Group Writing Online
"We're No. One" wrote my editor on the Teacher homepage last week, in the little blurb designed to drive hordes of readers to my blog. If you ignore the period, he serendipitously transcribed the actual title ("We're #1") into a reminder that it's not all about the test scores, stupid.
Sure, some guy who likes to talk turkey got irate on the comment board, but the general response to last week's post about TJ's shiny prize was underwhelming. As it should have been, to be honest. Any educator worth his salt is true to his school, recognizing that the alchemy of faculty and students in their own building on any given day has its own inestimable value, not to be determined by external yardsticks (dismount soapbox).
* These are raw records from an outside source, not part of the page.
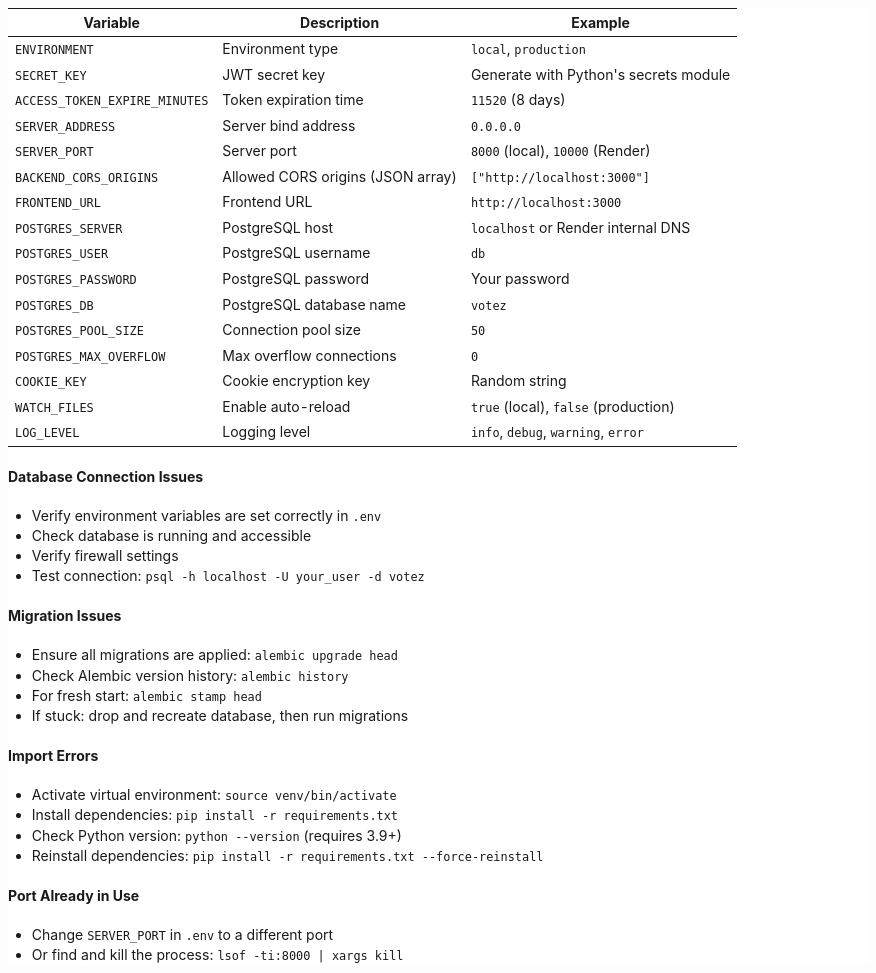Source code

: | Variable | Description | Example |
|----------|-------------|---------|
| `ENVIRONMENT` | Environment type | `local`, `production` |
| `SECRET_KEY` | JWT secret key | Generate with Python's secrets module |
| `ACCESS_TOKEN_EXPIRE_MINUTES` | Token expiration time | `11520` (8 days) |
| `SERVER_ADDRESS` | Server bind address | `0.0.0.0` |
| `SERVER_PORT` | Server port | `8000` (local), `10000` (Render) |
| `BACKEND_CORS_ORIGINS` | Allowed CORS origins (JSON array) | `["http://localhost:3000"]` |
| `FRONTEND_URL` | Frontend URL | `http://localhost:3000` |
| `POSTGRES_SERVER` | PostgreSQL host | `localhost` or Render internal DNS |
| `POSTGRES_USER` | PostgreSQL username | `db` |
| `POSTGRES_PASSWORD` | PostgreSQL password | Your password |
| `POSTGRES_DB` | PostgreSQL database name | `votez` |
| `POSTGRES_POOL_SIZE` | Connection pool size | `50` |
| `POSTGRES_MAX_OVERFLOW` | Max overflow connections | `0` |
| `COOKIE_KEY` | Cookie encryption key | Random string |
| `WATCH_FILES` | Enable auto-reload | `true` (local), `false` (production) |
| `LOG_LEVEL` | Logging level | `info`, `debug`, `warning`, `error` |

#### Database Connection Issues
- Verify environment variables are set correctly in `.env`
- Check database is running and accessible
- Verify firewall settings
- Test connection: `psql -h localhost -U your_user -d votez`

#### Migration Issues
- Ensure all migrations are applied: `alembic upgrade head`
- Check Alembic version history: `alembic history`
- For fresh start: `alembic stamp head`
- If stuck: drop and recreate database, then run migrations

#### Import Errors
- Activate virtual environment: `source venv/bin/activate`
- Install dependencies: `pip install -r requirements.txt`
- Check Python version: `python --version` (requires 3.9+)
- Reinstall dependencies: `pip install -r requirements.txt --force-reinstall`

#### Port Already in Use
- Change `SERVER_PORT` in `.env` to a different port
- Or find and kill the process: `lsof -ti:8000 | xargs kill`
Anthony and I didn't set out to create an ironic headline-- okay, he doesn't even know I'm writing this and he corrected the typo when I pointed it out-- but it goes to show that in writing, interesting things can happen when more than one set of fingers is clacking away at the keyboard. I am exploring that potential a little more intentionally in my class these days by asking students to put their heads together on a couple group writing assignments using two different collaborative writing tools.
Tenth graders are authoring research papers on influential figures from one of four historic time periods in groups of two-three kids using google docs, a web-based word-processing program similar to the ubiquitous MS Word but with useful additions like saving your work automatically every few seconds and allowing up to ten people at time to write together on the same screen.
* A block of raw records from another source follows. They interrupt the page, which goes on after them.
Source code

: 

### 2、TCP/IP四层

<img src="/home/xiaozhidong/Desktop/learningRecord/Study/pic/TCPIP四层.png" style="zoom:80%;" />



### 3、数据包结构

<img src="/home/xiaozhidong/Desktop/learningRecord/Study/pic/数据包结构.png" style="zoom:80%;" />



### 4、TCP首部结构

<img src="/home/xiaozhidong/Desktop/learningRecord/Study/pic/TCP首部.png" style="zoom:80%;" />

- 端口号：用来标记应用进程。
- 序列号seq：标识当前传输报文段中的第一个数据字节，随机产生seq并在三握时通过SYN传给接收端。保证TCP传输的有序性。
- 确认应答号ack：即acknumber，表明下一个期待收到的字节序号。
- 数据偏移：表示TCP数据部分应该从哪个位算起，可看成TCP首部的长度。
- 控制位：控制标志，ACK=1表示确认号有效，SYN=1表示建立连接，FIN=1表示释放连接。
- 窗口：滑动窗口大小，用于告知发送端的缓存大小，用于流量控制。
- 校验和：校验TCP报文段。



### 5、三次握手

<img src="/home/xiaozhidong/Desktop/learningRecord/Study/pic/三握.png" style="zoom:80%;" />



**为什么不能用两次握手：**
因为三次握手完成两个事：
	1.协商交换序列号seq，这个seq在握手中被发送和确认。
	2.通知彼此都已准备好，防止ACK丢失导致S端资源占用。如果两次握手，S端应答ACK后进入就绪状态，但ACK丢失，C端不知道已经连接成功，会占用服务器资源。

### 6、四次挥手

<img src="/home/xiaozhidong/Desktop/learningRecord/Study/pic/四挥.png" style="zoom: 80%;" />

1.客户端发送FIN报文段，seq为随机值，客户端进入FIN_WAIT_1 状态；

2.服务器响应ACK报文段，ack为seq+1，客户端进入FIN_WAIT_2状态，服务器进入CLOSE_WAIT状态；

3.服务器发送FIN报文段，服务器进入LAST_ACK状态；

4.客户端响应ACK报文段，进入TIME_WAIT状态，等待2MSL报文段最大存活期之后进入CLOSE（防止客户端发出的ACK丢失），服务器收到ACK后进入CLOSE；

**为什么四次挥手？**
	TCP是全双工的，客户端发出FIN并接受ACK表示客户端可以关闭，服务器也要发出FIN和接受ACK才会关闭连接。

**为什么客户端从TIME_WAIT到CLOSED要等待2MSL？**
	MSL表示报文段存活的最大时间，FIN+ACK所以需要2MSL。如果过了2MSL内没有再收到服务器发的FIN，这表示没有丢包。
Ninth graders are reviewing scientific literature for water quality projects in groups of four kids using a wiki-builder on blackboard, an online learning system used by our district and many others that allows teachers to post assignments, host chat, and conduct other activities to extend the class beyond school walls in a secure environment.
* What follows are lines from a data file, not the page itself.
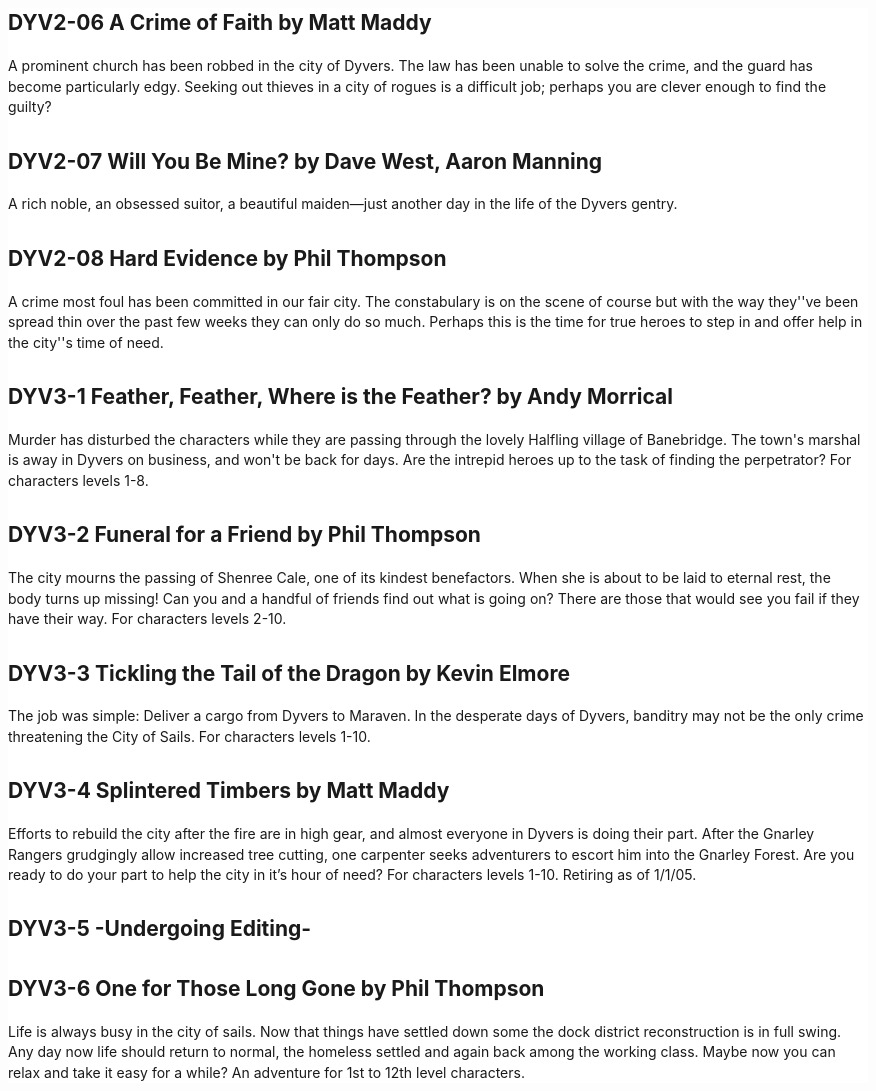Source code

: ## DYV2-06 A Crime of Faith by Matt Maddy

A prominent church has been robbed in the city of Dyvers. The law has been unable to solve the crime, and the guard has become particularly edgy. Seeking out thieves in a city of rogues is a difficult job; perhaps you are clever enough to find the guilty?

## DYV2-07 Will You Be Mine? by Dave West, Aaron Manning

A rich noble, an obsessed suitor, a beautiful maiden—just another day in the life of the Dyvers gentry.

## DYV2-08 Hard Evidence by Phil Thompson

A crime most foul has been committed in our fair city. The constabulary is on the scene of course but with the way they''ve been spread thin over the past few weeks they can only do so much. Perhaps this is the time for true heroes to step in and offer help in the city''s time of need.

## DYV3-1 Feather, Feather, Where is the Feather? by Andy Morrical

Murder has disturbed the characters while they are passing through the lovely Halfling village of Banebridge. The town's marshal is away in Dyvers on business, and won't be back for days. Are the intrepid heroes up to the task of finding the perpetrator? For characters levels 1-8.

## DYV3-2 Funeral for a Friend by Phil Thompson

The city mourns the passing of Shenree Cale, one of its kindest benefactors. When she is about to be laid to eternal rest, the body turns up missing! Can you and a handful of friends find out what is going on? There are those that would see you fail if they have their way. For characters levels 2-10.

## DYV3-3 Tickling the Tail of the Dragon by Kevin Elmore

The job was simple: Deliver a cargo from Dyvers to Maraven. In the desperate days of Dyvers, banditry may not be the only crime threatening the City of Sails. For characters levels 1-10.

## DYV3-4 Splintered Timbers by Matt Maddy

Efforts to rebuild the city after the fire are in high gear, and almost everyone in Dyvers is doing their part. After the Gnarley Rangers grudgingly allow increased tree cutting, one carpenter seeks adventurers to escort him into the Gnarley Forest. Are you ready to do your part to help the city in it’s hour of need? For characters levels 1-10. Retiring as of 1/1/05.

## DYV3-5 -Undergoing Editing-

## DYV3-6 One for Those Long Gone by Phil Thompson

Life is always busy in the city of sails. Now that things have settled down some the dock district reconstruction is in full swing. Any day now life should return to normal, the homeless settled and again back among the working class. Maybe now you can relax and take it easy for a while? An adventure for 1st to 12th level characters.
Whether or not you'll keep reading at this point may depend on where you fall on the curve between old school and 21st century. Pen and paper troglodytes, don't run away-- take this as a fellow idiot's guide, or at least water wings, with which to wade into the digital world in which our kids swim. Those who already teach by avatar may find value in my cavewall scribblings insofar as the impromptu experiment offers a chance to talk about the virtual teaching of writing.
Still here? Great. Wish I was, too. But as I write this post (on google docs, by the way, without my thumb drive), I'm in New York city for the weekend and haven't yet read enough of the work my students have posted on either google docs or blackboard to tell you how it's going. Actually, this is the perfect chance to test things out: I'm far from home but the kids' writing is just a mouse click away. Unfortunately, despite its amazingness, this internet still doesn't put more hours in the day.
So, instead of virtual workshopping, in a little while I'll head downtown with the boys for playtime in the park and then on to a Chanukkah party at my twin bro's in Chelsea. Y'all come back for the next few posts, in which I promise to report on how the group online writing assignments are going.
Also, for the record, I want to examine how certain "documented accomplishments" I wrote about in my ill-fated Entry 4 have in fact propelled me rather directly into exploring these online writing tools. With any luck, I can connect the dots between those accomplishments and whatever writing actually emerges at the other end to find clear and convincing evidence of student achievement. (Extra credit to any readers who can identify five or more National Board buzzwords in this paragraph.)